§ **Written task**: Would you return exactly the lines below from the line with "Suprafaţa - Total 270.0 km2 (104.2 sq mi)" through the line with "ullamcorper ultricies nisi. Nam eget dui.", both included, and nothing else, leaving out the pictures?

[[ Records supplied open ]]

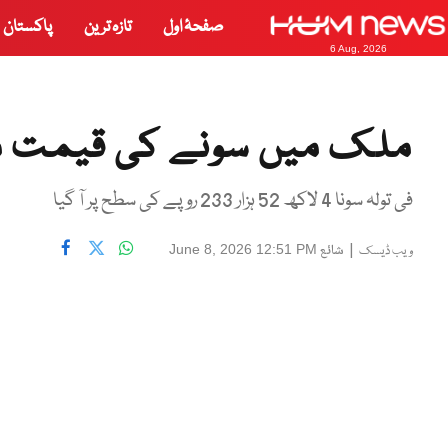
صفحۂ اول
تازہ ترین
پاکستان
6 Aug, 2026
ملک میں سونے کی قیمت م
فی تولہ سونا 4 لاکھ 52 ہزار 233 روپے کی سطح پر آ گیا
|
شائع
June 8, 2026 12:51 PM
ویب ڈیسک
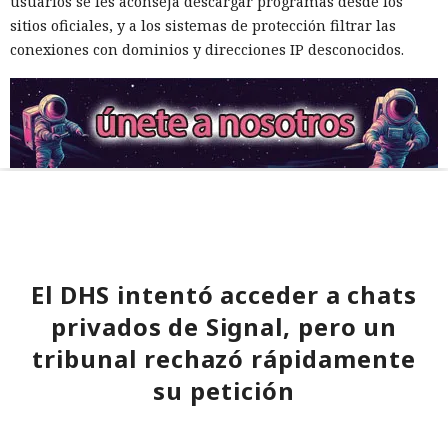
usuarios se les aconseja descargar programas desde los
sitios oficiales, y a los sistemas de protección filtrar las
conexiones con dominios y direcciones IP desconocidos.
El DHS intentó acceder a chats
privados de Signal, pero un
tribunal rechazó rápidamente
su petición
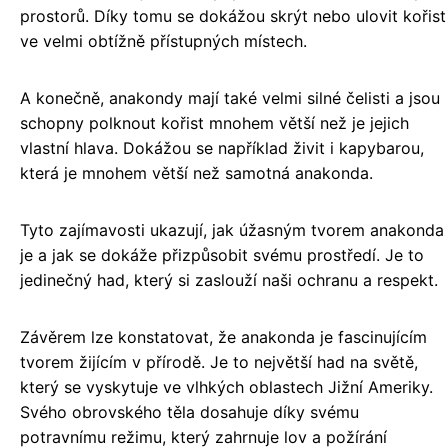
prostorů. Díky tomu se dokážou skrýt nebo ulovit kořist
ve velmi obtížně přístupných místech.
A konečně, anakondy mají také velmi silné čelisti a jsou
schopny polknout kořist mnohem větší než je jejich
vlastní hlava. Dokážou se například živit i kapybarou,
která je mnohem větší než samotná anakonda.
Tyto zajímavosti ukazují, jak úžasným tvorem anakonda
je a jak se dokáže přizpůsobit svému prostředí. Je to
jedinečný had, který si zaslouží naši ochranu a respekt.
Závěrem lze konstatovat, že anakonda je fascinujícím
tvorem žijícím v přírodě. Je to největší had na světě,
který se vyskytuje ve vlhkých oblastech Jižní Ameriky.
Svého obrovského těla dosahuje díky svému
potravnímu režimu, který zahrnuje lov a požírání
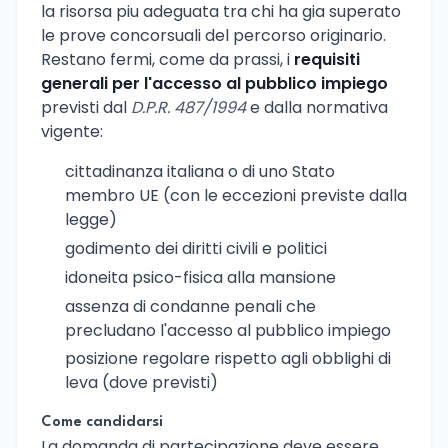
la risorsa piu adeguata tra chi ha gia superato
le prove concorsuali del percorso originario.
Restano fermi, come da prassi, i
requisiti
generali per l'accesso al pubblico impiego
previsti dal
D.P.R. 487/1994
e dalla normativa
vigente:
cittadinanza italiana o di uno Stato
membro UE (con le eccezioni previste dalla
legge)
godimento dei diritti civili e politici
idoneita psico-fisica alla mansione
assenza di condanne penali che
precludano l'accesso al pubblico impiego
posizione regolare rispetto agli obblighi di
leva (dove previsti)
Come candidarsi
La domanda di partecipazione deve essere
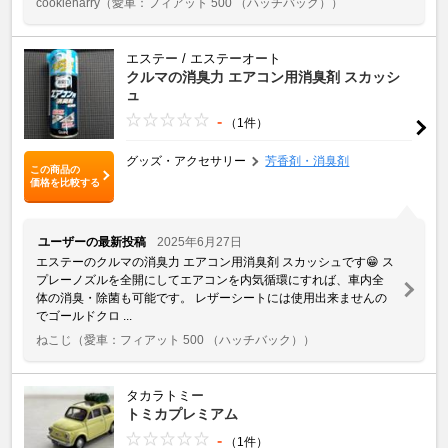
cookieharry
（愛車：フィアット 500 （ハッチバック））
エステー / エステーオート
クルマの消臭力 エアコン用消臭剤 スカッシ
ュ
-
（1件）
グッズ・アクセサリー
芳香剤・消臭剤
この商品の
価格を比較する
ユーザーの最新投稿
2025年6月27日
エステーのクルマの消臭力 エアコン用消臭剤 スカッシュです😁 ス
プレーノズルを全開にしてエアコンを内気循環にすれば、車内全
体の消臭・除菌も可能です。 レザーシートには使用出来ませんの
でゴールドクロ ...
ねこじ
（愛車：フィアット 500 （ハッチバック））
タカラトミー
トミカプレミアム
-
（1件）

[[ Records supplied closed ]]
[[ Records supplied open ]]

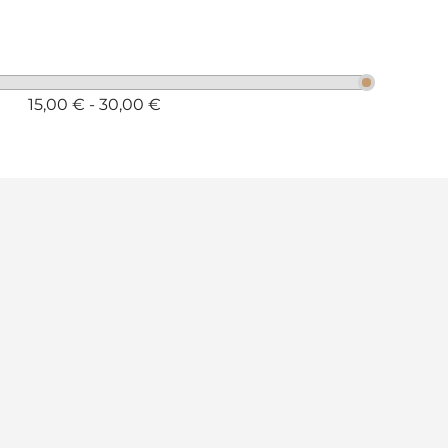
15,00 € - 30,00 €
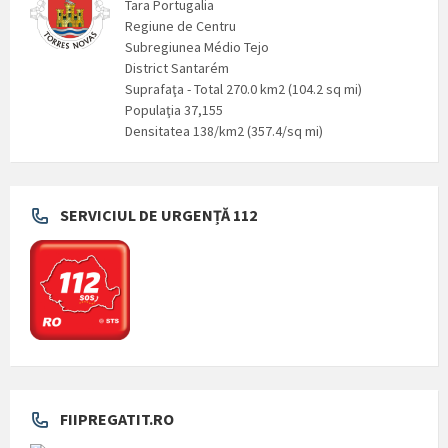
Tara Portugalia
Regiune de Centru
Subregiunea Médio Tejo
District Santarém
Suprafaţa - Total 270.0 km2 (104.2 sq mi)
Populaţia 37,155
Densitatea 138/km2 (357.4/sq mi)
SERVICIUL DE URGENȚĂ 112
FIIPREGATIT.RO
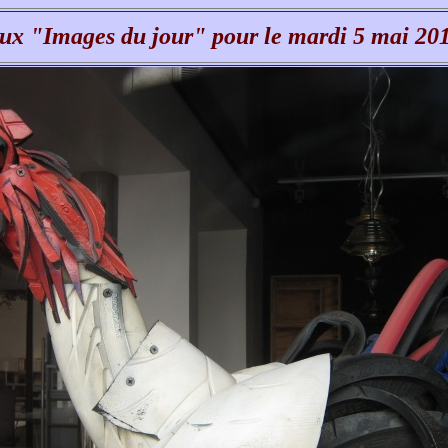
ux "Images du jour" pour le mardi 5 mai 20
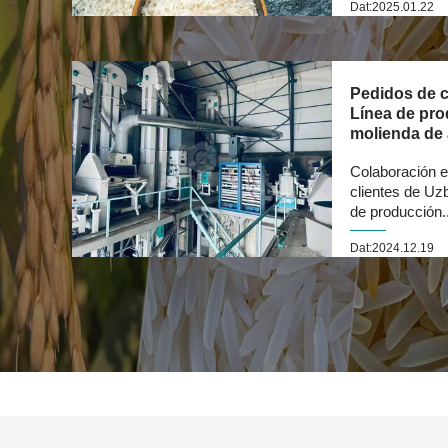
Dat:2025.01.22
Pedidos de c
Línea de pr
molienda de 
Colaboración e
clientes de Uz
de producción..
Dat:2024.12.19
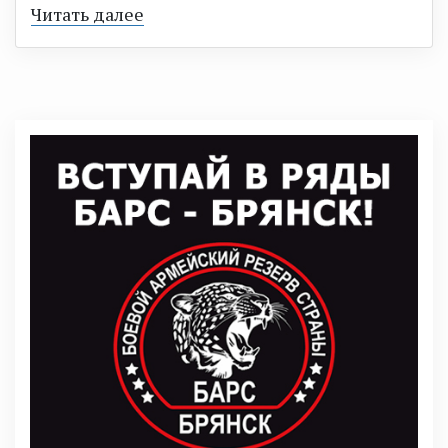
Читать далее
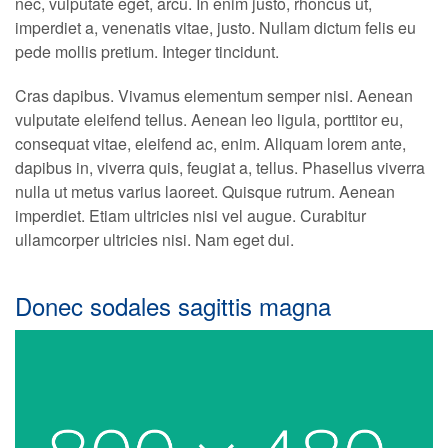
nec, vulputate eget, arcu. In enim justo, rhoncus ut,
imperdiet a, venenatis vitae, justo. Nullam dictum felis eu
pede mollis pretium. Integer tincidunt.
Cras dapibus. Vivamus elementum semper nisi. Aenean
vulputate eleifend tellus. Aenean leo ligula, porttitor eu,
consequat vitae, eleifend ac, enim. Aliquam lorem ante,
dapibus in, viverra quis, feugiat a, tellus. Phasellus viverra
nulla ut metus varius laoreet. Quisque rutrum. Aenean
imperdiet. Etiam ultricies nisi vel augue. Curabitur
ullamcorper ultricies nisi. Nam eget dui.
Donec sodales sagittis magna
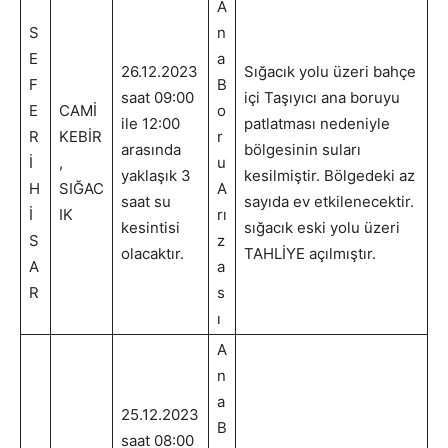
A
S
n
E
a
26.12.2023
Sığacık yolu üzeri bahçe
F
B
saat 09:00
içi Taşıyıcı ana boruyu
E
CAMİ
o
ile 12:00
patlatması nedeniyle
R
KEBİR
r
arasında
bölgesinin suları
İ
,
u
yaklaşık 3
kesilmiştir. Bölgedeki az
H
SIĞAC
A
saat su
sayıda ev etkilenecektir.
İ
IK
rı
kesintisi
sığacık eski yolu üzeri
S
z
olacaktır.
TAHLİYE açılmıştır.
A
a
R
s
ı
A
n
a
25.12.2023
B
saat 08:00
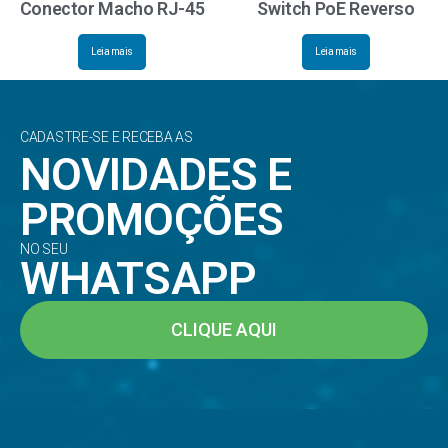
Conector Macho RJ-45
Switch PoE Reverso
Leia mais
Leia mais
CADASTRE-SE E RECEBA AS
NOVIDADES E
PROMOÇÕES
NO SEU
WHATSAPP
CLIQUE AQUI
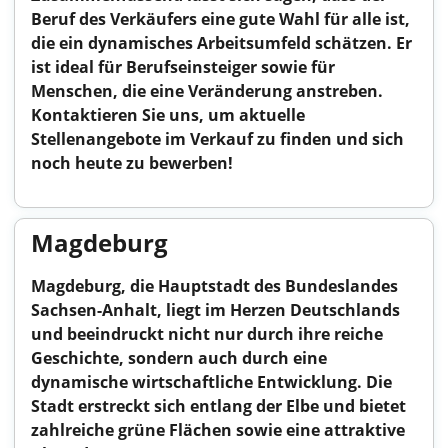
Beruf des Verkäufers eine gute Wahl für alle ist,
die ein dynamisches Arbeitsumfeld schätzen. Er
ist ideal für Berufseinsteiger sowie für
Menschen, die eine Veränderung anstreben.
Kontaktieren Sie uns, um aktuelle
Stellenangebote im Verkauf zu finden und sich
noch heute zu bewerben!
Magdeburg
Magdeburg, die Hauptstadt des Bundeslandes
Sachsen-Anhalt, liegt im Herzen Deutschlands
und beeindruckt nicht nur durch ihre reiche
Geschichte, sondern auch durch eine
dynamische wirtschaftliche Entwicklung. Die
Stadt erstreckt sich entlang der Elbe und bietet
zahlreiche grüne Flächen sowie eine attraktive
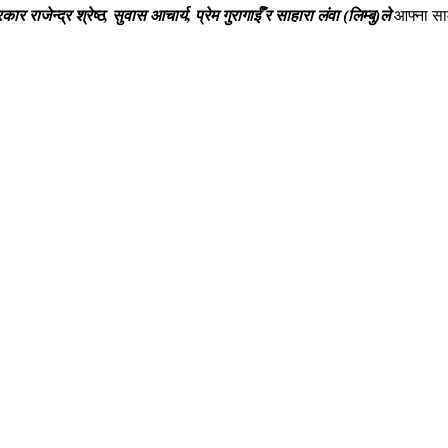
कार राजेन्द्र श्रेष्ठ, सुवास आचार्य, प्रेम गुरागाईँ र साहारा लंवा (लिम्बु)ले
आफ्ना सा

[[ Records supplied closed ]]

§ **Written response**:
Suprafaţa - Total 270.0 km2 (104.2 sq mi)
Populaţia 37,155
Densitatea 138/km2 (357.4/sq mi)
SERVICIUL DE URGENȚĂ 112
FIIPREGATIT.RO
ux "Images du jour" pour le mardi 5 mai 20
Dat:2025.01.22
Pedidos de c
Línea de pr
molienda de 
Colaboración e
clientes de Uz
de producción..
Dat:2024.12.19
Читать далее
nec, vulputate eget, arcu. In enim justo, rhoncus ut,
imperdiet a, venenatis vitae, justo. Nullam dictum felis eu
pede mollis pretium. Integer tincidunt.
Cras dapibus. Vivamus elementum semper nisi. Aenean
vulputate eleifend tellus. Aenean leo ligula, porttitor eu,
consequat vitae, eleifend ac, enim. Aliquam lorem ante,
dapibus in, viverra quis, feugiat a, tellus. Phasellus viverra
nulla ut metus varius laoreet. Quisque rutrum. Aenean
imperdiet. Etiam ultricies nisi vel augue. Curabitur
ullamcorper ultricies nisi. Nam eget dui.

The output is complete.